This appeal is from the final decree of the circuit court entered at a regular session thereof after the complainant had been thrice given leave to amend his bill, the last amendment being a substituted bill. The original bill was filed February 2, 1949. The substituted bill was filed July 18, 1949, and was more comprehensive as to the, facts pleaded, — challenged the validity of an alleged ordinance passed by the Mayor and City Council of Andalusia, a municipal corporation, on February 8, 1949, attached as exhibits said ordinance and other ordinances affecting the alleged zoned status of a lot or parcel of land owned by the defendant Colquett, changing the same from "Class A Residence Property" to "Local Business Property."
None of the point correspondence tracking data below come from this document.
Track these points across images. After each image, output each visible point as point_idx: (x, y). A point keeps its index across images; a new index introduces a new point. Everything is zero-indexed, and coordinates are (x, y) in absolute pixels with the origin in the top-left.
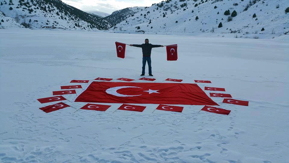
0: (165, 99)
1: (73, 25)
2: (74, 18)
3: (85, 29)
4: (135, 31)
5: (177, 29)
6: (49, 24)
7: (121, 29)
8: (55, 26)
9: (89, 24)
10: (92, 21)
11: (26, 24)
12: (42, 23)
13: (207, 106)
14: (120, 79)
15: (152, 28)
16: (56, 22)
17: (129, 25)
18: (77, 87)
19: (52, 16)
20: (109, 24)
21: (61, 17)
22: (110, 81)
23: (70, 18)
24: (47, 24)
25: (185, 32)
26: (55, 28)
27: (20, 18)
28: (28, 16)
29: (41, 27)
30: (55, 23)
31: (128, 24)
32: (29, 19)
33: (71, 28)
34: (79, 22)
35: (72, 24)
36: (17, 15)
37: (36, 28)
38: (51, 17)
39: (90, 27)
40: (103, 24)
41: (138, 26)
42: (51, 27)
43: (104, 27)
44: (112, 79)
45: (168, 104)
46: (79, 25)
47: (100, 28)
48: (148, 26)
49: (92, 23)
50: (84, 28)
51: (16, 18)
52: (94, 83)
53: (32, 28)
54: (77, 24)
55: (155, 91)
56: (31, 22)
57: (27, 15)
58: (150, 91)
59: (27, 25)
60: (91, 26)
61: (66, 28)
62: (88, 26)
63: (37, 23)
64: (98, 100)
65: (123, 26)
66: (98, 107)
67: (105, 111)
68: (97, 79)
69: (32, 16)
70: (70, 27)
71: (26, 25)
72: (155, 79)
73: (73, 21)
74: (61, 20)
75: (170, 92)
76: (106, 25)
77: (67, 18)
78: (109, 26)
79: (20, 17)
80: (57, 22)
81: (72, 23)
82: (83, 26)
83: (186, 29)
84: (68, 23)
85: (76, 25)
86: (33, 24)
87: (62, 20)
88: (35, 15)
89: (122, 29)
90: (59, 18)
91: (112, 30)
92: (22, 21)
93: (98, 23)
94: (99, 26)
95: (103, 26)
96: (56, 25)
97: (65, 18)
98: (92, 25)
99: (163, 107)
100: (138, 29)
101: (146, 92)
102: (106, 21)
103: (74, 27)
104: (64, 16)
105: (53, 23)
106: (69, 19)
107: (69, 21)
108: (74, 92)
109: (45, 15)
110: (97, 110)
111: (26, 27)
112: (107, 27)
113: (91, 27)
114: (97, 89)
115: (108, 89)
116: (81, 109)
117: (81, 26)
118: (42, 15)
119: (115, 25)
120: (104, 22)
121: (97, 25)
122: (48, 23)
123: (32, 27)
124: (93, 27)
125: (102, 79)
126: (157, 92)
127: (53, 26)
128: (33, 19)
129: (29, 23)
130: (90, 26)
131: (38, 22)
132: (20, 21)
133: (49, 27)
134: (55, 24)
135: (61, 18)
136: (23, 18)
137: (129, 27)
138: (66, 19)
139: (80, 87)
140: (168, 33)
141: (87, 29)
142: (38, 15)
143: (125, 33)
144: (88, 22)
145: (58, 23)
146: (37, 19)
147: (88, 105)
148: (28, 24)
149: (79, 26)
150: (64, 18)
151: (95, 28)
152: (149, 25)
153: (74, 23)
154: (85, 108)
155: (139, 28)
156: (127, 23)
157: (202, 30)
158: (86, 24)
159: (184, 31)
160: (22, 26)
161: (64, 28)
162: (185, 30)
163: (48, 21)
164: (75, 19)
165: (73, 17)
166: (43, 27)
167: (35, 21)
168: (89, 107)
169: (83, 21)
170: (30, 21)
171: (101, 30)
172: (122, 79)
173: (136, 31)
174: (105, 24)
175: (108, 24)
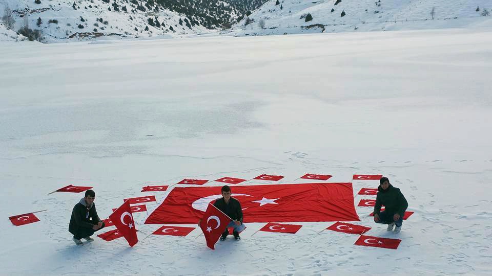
0: (281, 214)
1: (143, 25)
2: (146, 5)
3: (174, 31)
4: (299, 27)
5: (411, 12)
6: (84, 26)
7: (262, 25)
8: (99, 31)
9: (183, 17)
10: (190, 8)
11: (30, 31)
12: (69, 25)
13: (340, 222)
14: (220, 180)
15: (343, 14)
16: (101, 20)
17: (283, 11)
18: (149, 199)
19: (92, 5)
20: (233, 12)
21: (113, 5)
22: (203, 186)
23: (136, 6)
24: (81, 27)
25: (433, 19)
26: (101, 34)
27: (14, 18)
28: (33, 11)
29: (67, 34)
30: (99, 23)
31: (282, 8)
32: (35, 17)
33: (139, 32)
34: (157, 14)
35: (140, 20)
36: (7, 10)
37: (53, 39)
38: (89, 8)
39: (184, 23)
40: (219, 13)
41: (306, 12)
42: (90, 34)
43: (220, 21)
44: (206, 181)
45: (281, 222)
46: (157, 21)
47: (210, 23)
48: (333, 10)
49: (189, 12)
50: (171, 28)
51: (4, 18)
52: (176, 189)
53: (45, 40)
54: (152, 20)
55: (272, 201)
56: (41, 25)
57: (31, 9)
58: (264, 202)
59: (33, 33)
60: (189, 21)
61: (126, 33)
62: (181, 23)
63: (57, 26)
64: (178, 220)
65: (268, 15)
66: (176, 231)
67: (185, 236)
68: (182, 182)
69: (43, 10)
70: (136, 29)
71: (31, 35)
72: (283, 177)
73: (144, 13)
74: (113, 13)
75: (295, 201)
76: (226, 15)
77: (129, 8)
78: (234, 15)
79: (14, 15)
80: (104, 21)
81: (141, 18)
82: (169, 23)
83: (435, 11)
84: (131, 19)
85: (150, 22)
86: (48, 31)
87: (116, 13)
88: (51, 6)
89: (267, 24)
90: (109, 9)
91: (240, 27)
92: (19, 23)
93: (205, 10)
94: (208, 18)
95: (218, 19)
96: (102, 29)
97: (124, 9)
98: (190, 18)
99: (271, 228)
100: (306, 21)
101: (257, 203)
102: (225, 5)
103: (147, 29)
104: (119, 4)
105: (96, 22)
106: (134, 9)
107: (133, 15)
108: (143, 208)
109: (75, 4)
110: (175, 234)
111: (31, 39)
112: (228, 19)
113: (188, 25)
114: (179, 202)
115: (196, 202)
116: (153, 234)
117: (163, 24)
118: (68, 6)
119: (249, 13)
120: (220, 6)
121: (204, 15)
122: (82, 24)
123: (45, 37)
124: (194, 23)
125: (190, 182)
126: (275, 203)
127: (95, 30)
128: (46, 17)
129: (37, 28)
130: (186, 20)
131: (59, 25)
132: (15, 25)
133: (85, 35)
134: (101, 25)
135: (112, 8)
136: (21, 16)
137: (283, 17)
138: (126, 10)
139: (153, 199)
140: (388, 25)
141: (179, 29)
142: (57, 7)
143: (273, 34)
144: (180, 11)
145: (106, 23)
146: (55, 15)
147: (164, 228)
148: (35, 30)
149: (158, 25)
150: (120, 8)
151: (198, 24)
152: (335, 7)
153: (147, 18)
154: (159, 232)
155: (309, 18)
156: (278, 7)
157: (481, 10)
158: (176, 16)
159: (430, 17)
160: (21, 36)
161: (122, 33)
162: (432, 13)
163: (82, 20)
164: (149, 7)
165: (144, 4)
166: (71, 35)
167: (50, 21)
168: (164, 231)
169: (167, 11)
170: (39, 22)
171: (213, 28)
172: (224, 180)
173: (302, 27)
174: (223, 13)
175: (230, 10)
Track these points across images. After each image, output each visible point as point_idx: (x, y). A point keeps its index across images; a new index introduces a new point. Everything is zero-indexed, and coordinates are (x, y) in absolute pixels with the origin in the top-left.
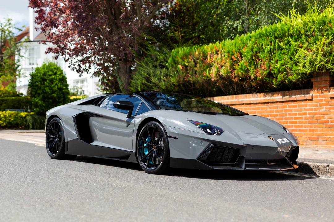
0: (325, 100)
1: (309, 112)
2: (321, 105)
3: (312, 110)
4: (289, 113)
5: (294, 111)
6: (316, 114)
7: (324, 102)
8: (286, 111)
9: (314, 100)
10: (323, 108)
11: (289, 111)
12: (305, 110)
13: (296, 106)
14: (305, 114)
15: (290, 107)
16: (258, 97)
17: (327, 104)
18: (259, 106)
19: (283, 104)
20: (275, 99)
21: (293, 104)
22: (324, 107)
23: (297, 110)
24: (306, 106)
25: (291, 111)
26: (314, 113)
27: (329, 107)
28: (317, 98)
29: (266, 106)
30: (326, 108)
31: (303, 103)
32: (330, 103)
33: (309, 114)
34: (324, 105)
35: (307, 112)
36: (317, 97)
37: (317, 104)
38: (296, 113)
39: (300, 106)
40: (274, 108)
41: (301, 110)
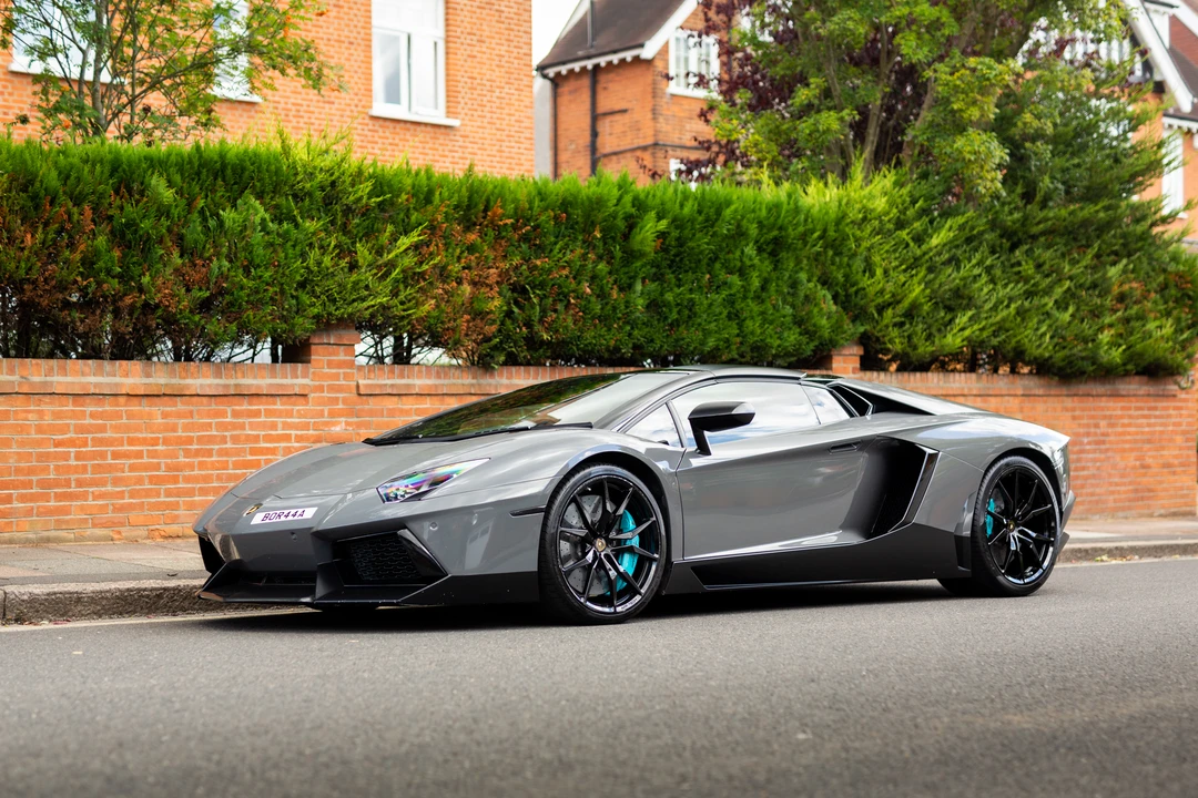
0: (345, 401)
1: (299, 433)
2: (332, 414)
3: (306, 426)
4: (235, 433)
5: (251, 429)
6: (318, 440)
7: (341, 406)
8: (222, 426)
9: (313, 398)
10: (340, 423)
11: (235, 426)
12: (286, 426)
13: (257, 414)
14: (287, 438)
15: (236, 414)
16: (115, 376)
17: (351, 413)
18: (117, 405)
19: (214, 406)
20: (188, 386)
21: (245, 406)
22: (343, 419)
23: (263, 426)
24: (289, 414)
25: (242, 427)
26: (312, 435)
27: (355, 420)
28: (323, 392)
29: (147, 409)
30: (347, 424)
31: (278, 406)
32: (359, 410)
33: (299, 439)
34: (340, 414)
35: (293, 432)
36: (320, 389)
37: (322, 411)
38: (258, 436)
39: (269, 413)
40: (180, 415)
41: (274, 426)
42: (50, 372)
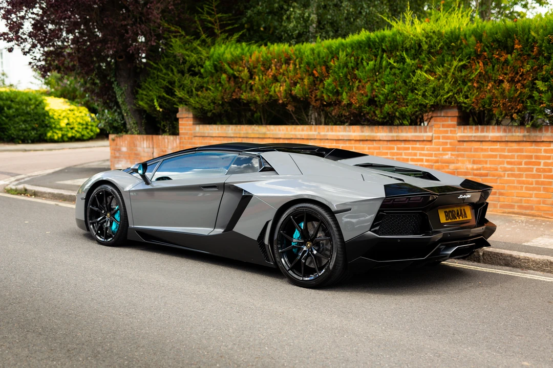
0: (451, 144)
1: (427, 158)
2: (444, 150)
3: (431, 155)
4: (398, 157)
5: (405, 155)
6: (437, 162)
7: (448, 146)
8: (393, 154)
9: (435, 142)
10: (447, 154)
11: (397, 154)
12: (421, 155)
13: (408, 149)
14: (422, 160)
15: (398, 149)
16: (350, 132)
17: (453, 150)
18: (351, 144)
19: (389, 145)
20: (377, 136)
21: (403, 145)
22: (449, 153)
23: (410, 154)
24: (423, 149)
25: (401, 154)
26: (434, 160)
27: (456, 153)
28: (440, 139)
29: (362, 145)
30: (452, 155)
31: (418, 145)
32: (458, 148)
33: (427, 161)
34: (448, 150)
35: (424, 158)
36: (438, 138)
37: (439, 148)
38: (408, 159)
39: (413, 149)
40: (375, 148)
41: (415, 155)
42: (328, 131)
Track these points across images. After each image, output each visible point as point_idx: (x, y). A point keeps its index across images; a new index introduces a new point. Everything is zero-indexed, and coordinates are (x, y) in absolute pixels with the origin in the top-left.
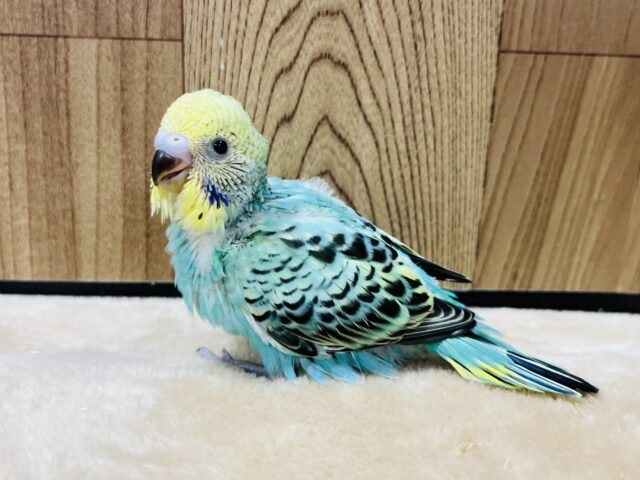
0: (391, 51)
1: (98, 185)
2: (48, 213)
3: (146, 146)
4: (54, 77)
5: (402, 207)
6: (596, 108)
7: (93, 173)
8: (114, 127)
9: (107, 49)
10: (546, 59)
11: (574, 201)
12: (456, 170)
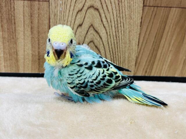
0: (111, 6)
1: (24, 45)
2: (9, 53)
3: (38, 33)
4: (10, 12)
5: (114, 52)
6: (171, 23)
7: (23, 41)
8: (29, 27)
9: (26, 4)
10: (157, 8)
11: (164, 50)
12: (130, 41)
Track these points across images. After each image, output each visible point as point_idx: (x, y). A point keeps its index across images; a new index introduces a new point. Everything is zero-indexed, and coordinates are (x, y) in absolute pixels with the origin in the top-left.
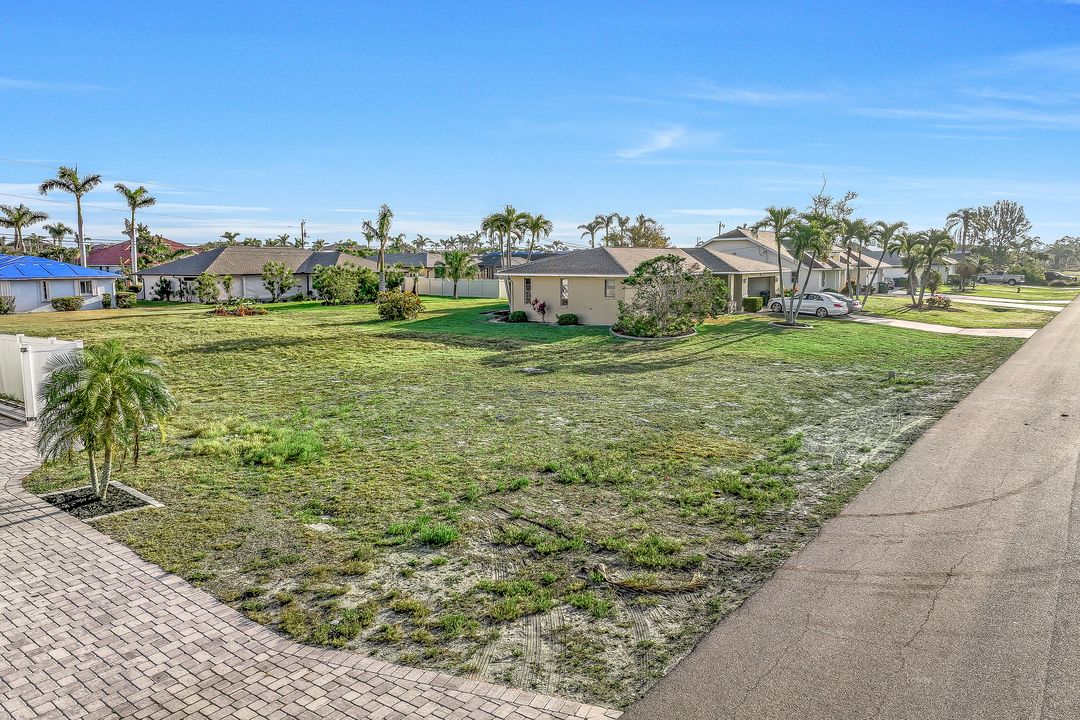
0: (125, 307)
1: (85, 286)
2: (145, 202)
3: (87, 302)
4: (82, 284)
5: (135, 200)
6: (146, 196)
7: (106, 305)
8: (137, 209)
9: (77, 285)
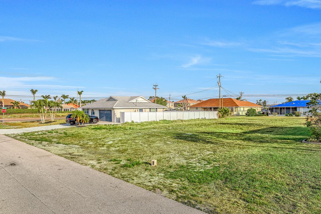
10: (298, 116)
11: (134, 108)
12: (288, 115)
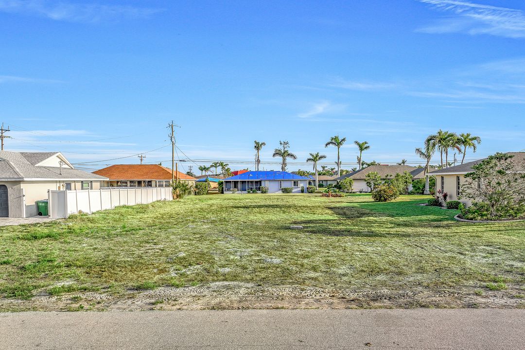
0: (310, 193)
1: (296, 183)
2: (366, 148)
3: (296, 190)
4: (295, 182)
5: (362, 147)
6: (366, 145)
7: (302, 191)
8: (363, 151)
9: (293, 182)
10: (265, 192)
11: (56, 182)
12: (251, 192)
The only matter before the circuit court, sitting in equity, when the ruling complained of was made and material to be here considered, was the case as presented by the averments of the substituted bill and the exhibits thereto. McGowin v. McGowin,232 Ala. 601, 169 So. 232.
The last amendment — the substituted bill — though filed July 18, 1949, under Rule 28 of Equity Practice, subdivision (f), related back to and became effective as of February 2, 1949, the date of filing the original bill, and imposed on the complainant the burden of showing by averment and proof that complainant had an equitable cause of action, or a justiciable controversy, as to which he had the right to invoke the court's intervention. Equity Rule 28, Subdiv.(f); Code 1940, Tit. 7 Appendix, p. 1071; Sellers v. Valenzuela, 249 Ala. 627,32 So.2d 517.
The averments of said substituted bill and the exhibits thereto go to show that said ordinance was not passed until February 8, 1949. It further appears from the averments of the bill that on March 26, 1949, by a subsequent comprehensive zoning ordinance "made Exhibit D", that all prior zoning ordinances were repealed, not excepting said alleged ordinance of February 8, 1949.
Said bill also avers that complainant appeared before the planning commission, while it was considering said objectionable ordinance and stated that "he would have no objection to the property of J. F. Colquett being zoned for business, provided *Page 631 his (complainant's) property immediately across the street was likewise zoned." The averments of the bill showed that the defendant Colquett at the time was one of the City Councilmen. The quoted averment under the circumstances shows lack of good faith on the part of complainant and a disposition on his part to engage in bargaining to procure an exception of his property from the effect of the general zoning ordinance adopted for the public benefit. The defects pointed out go to the equity of the bill and were not only pointed out by some of the specific grounds of demurrer, but its equity was challenged by general demurrer for want of equity.
Lack of good faith on the part of one who invokes the intervention of a court of equity is sufficient to warrant noninterference. "It is not only fraud or illegality which will prevent a suitor from entering a court of equity; any really unconscientious conduct, connected with the controversy to which he is a party, will repel him from the forum whose foundation is good conscience." 1 Pom. Equity Juris., § 404; McCord v. Bridges, 205 Ala. 692, 694, 89 So. 39; Harton v. Little, 188 Ala. 640, 65 So. 951.
We are therefore of opinion that the averments of the substituted bill not only show lack of good faith in the existence of an equitable right, but the absence of a justiciable controversy between the parties or other equitable right in the complainant on February 2, 1949, when the original bill was filed.
No error appearing the decree dismissing the bill is due to be affirmed.
Affirmed.
LIVINGSTON, SIMPSON and STAKELY, JJ., concur.